Aangeleverde tekst:
6.1.In dit hoger beroep kan worden uitgegaan van de volgende feiten.
[geïntimeerde] exploiteert een uitgaansgelegenheid (danscafé) in het centrum van [plaats].
[appellante] is van 3 november 2014 tot en met 2 mei 2015 en vanaf 3 mei 2015 tot en met 2 november 2016 op basis van twee tijdelijke arbeidsovereenkomsten in dienst geweest van [geïntimeerde], laatstelijk volgens de omschrijving in de arbeidsovereenkomst als assistent-bedrijfsleider. Artikel 5 van de laatste arbeidsovereenkomst luidt als volgt:
“Artikel 5: ARBEIDSTIJDEN
De arbeidsduur bedraagt bij indiensttreding 38 uren per week (voltijds).
Overuren zullen niet worden uitbetaald en kunnen niet in tijden worden gecompenseerd. Het salaris van werknemer wordt geacht alle werkzaamheden te omvatten die voor een goede taakuitoefening nodig zijn.

Aangeleverd materiaal:
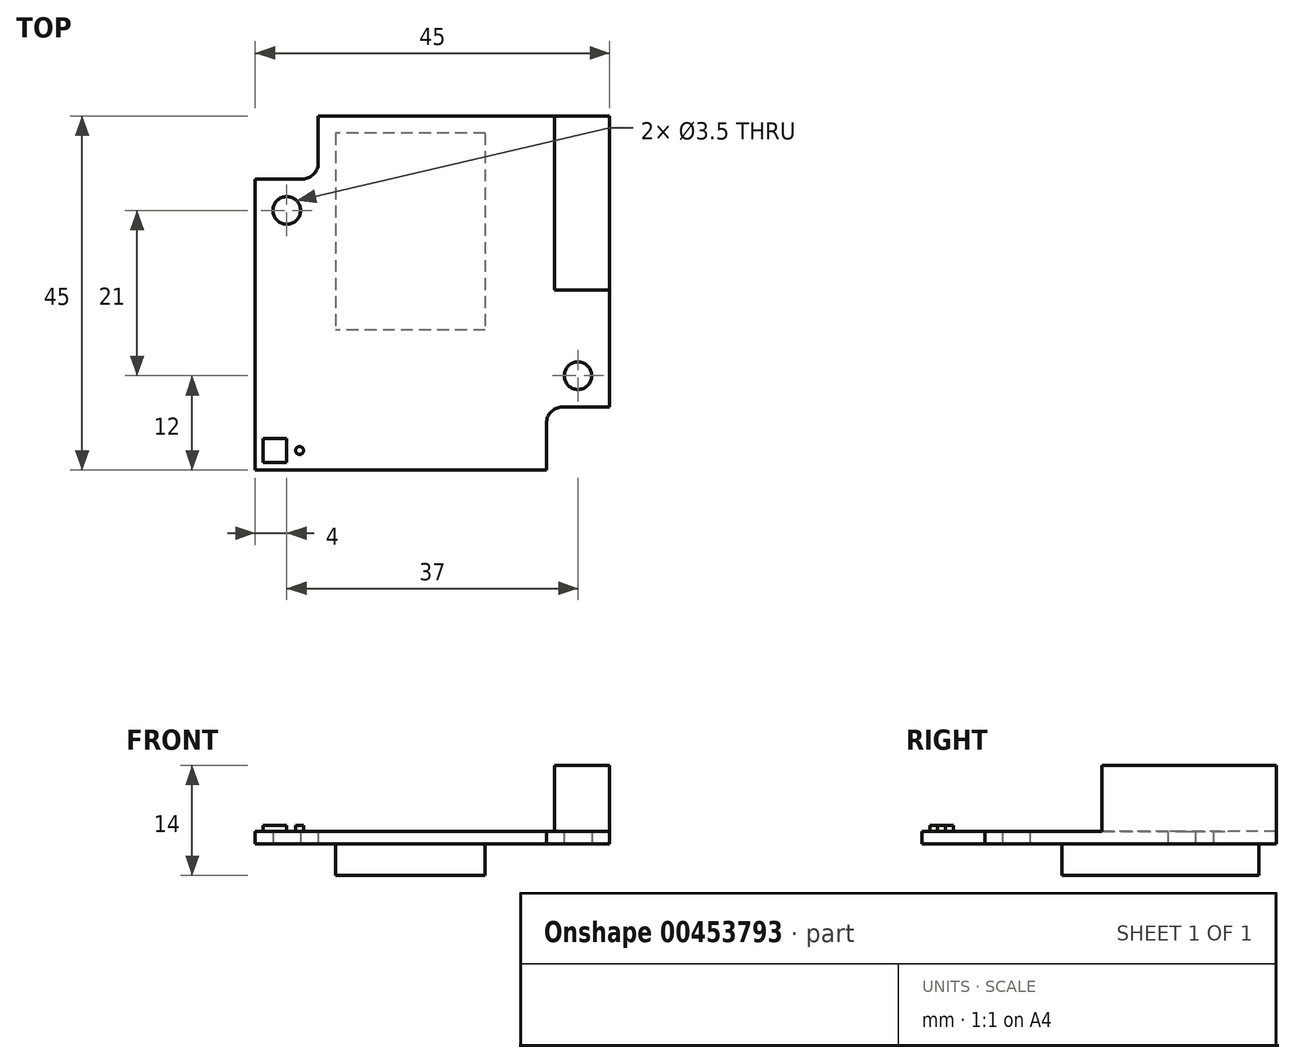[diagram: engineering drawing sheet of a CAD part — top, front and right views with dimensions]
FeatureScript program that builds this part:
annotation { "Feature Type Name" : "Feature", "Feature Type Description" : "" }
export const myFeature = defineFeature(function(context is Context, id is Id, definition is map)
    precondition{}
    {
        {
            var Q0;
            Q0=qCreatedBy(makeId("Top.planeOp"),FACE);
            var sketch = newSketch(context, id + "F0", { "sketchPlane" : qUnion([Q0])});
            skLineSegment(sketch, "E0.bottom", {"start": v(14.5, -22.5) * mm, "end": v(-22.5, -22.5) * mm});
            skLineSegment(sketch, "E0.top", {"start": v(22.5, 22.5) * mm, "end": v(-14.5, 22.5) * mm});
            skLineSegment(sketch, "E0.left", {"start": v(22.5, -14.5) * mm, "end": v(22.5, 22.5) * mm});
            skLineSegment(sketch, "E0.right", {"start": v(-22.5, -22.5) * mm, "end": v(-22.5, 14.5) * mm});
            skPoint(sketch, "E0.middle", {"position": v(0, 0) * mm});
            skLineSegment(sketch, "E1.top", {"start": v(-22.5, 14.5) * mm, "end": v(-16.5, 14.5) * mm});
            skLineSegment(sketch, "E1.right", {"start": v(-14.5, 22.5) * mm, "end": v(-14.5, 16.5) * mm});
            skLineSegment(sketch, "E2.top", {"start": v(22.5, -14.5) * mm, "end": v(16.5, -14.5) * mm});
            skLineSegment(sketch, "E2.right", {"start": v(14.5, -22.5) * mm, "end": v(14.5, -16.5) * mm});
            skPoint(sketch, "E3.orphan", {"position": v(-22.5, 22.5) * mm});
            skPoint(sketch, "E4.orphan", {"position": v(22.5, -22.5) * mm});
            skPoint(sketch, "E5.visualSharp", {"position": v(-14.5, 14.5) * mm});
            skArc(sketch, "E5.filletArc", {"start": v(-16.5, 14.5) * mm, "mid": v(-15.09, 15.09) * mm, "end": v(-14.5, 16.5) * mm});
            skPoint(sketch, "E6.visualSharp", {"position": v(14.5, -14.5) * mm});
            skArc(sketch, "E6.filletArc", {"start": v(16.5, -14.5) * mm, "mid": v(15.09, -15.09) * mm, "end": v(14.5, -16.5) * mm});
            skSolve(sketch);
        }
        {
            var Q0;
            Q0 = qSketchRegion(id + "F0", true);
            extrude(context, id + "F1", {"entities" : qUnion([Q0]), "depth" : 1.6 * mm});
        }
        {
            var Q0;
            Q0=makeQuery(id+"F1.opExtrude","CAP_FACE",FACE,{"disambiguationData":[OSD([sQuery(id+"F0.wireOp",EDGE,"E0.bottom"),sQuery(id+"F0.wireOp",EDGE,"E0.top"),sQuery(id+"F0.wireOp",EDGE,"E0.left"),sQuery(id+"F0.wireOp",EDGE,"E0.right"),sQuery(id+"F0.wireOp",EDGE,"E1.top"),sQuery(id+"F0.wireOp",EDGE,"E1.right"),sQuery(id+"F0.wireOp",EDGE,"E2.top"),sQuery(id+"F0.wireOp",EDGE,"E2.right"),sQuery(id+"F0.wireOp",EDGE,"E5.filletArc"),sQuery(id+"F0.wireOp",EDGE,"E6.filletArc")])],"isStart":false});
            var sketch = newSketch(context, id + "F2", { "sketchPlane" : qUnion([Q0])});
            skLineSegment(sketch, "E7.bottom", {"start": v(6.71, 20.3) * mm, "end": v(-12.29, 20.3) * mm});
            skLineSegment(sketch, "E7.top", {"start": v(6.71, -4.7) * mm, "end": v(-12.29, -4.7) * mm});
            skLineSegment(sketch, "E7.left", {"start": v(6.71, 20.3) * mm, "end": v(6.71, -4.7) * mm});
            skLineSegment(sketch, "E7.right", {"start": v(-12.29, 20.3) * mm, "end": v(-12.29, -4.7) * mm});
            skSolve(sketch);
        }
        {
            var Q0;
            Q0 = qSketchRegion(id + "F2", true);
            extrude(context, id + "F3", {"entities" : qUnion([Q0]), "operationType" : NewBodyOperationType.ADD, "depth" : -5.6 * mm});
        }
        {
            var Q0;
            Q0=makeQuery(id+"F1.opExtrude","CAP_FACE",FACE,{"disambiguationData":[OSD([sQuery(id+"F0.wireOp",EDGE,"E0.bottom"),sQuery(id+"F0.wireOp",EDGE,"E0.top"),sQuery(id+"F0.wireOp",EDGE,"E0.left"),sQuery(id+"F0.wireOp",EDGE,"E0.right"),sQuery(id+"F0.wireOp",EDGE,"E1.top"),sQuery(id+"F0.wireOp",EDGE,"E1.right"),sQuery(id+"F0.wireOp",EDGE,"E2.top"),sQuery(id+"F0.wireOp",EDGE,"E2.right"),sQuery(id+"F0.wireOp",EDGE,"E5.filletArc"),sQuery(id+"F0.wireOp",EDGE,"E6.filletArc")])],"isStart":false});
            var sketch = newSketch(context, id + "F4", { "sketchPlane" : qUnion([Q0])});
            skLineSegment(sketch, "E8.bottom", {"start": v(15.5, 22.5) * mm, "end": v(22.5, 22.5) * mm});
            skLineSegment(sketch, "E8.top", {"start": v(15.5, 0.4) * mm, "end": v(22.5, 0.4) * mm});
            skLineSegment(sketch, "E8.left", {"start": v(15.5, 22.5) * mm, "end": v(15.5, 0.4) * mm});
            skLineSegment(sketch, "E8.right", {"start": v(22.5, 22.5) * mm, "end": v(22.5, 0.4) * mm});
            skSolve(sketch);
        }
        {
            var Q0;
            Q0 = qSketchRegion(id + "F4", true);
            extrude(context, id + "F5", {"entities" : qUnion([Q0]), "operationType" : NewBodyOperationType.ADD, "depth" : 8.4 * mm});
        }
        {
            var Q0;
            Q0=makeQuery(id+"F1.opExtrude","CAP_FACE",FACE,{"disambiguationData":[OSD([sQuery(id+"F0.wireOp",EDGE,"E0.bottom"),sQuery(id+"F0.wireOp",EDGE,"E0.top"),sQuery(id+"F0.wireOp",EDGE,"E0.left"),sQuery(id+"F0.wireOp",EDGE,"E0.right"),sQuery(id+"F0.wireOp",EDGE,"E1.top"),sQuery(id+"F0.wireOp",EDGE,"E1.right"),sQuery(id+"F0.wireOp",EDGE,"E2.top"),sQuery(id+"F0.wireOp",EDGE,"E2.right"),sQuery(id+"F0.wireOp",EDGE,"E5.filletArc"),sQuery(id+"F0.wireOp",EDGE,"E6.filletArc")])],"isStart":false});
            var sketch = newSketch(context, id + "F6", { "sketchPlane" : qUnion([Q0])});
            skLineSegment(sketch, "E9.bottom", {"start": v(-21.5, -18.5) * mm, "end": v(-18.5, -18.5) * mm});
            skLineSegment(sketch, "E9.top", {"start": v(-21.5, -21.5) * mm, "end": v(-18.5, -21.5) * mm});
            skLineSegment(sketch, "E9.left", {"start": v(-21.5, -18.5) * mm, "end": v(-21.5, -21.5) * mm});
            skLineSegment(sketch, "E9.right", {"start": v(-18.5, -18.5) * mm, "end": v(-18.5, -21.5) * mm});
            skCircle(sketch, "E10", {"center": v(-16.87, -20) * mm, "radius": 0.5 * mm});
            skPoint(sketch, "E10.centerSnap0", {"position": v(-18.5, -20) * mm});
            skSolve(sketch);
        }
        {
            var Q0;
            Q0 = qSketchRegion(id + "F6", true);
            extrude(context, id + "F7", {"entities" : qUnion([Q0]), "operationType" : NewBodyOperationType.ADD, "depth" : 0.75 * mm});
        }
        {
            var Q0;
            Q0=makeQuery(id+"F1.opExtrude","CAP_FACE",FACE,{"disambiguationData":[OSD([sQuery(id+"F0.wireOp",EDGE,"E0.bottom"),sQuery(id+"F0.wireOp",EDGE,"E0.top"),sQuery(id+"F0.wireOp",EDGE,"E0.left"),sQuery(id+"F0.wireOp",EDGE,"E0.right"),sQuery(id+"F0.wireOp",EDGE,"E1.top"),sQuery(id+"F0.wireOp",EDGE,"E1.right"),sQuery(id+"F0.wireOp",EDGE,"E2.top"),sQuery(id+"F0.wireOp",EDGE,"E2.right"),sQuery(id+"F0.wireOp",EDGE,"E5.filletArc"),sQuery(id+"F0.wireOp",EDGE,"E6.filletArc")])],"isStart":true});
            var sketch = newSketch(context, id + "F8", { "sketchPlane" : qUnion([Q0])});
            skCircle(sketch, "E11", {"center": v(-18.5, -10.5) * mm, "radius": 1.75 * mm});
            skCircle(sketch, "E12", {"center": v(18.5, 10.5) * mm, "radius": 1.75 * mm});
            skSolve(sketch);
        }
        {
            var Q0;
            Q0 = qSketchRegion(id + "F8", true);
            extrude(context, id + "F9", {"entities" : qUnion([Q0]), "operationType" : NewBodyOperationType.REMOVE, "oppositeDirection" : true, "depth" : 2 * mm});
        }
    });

Schriftelijke opdracht: Geef het vervolg van de tekst over het arbeidsgeschil in hoger beroep, te beginnen na de laatste zin.

Eindresultaat:
Indien de werkgever het noodzakelijk oordeelt kan de werknemer worden verzocht ook buiten de normaal voor hem geldende werktijden werkzaamheden te verrichten. Deze werkzaamheden zullen een incidenteel karakter dragen. Uiteraard zal bij het verzoek tot het verrichten van de werkzaamheden buiten de normale werktijden rekening gehouden worden met de persoonlijke omstandigheden van werknemer, alsmede de desbetreffende wettelijke voorschriften en de bepalingen van deze arbeidsovereenkomst.
(...)
Artikel 14: OVERIGE ARBEIDSBEPALINGEN
1.
Op deze arbeidsovereenkomst zijn tevens van toepassing de volgende bepalingen, voor zover daarvan hiervoor niet uitdrukkelijk is afgeweken:
a. CAO Horeca en aanverwante artikelen:
b. Bedrijfsreglement.”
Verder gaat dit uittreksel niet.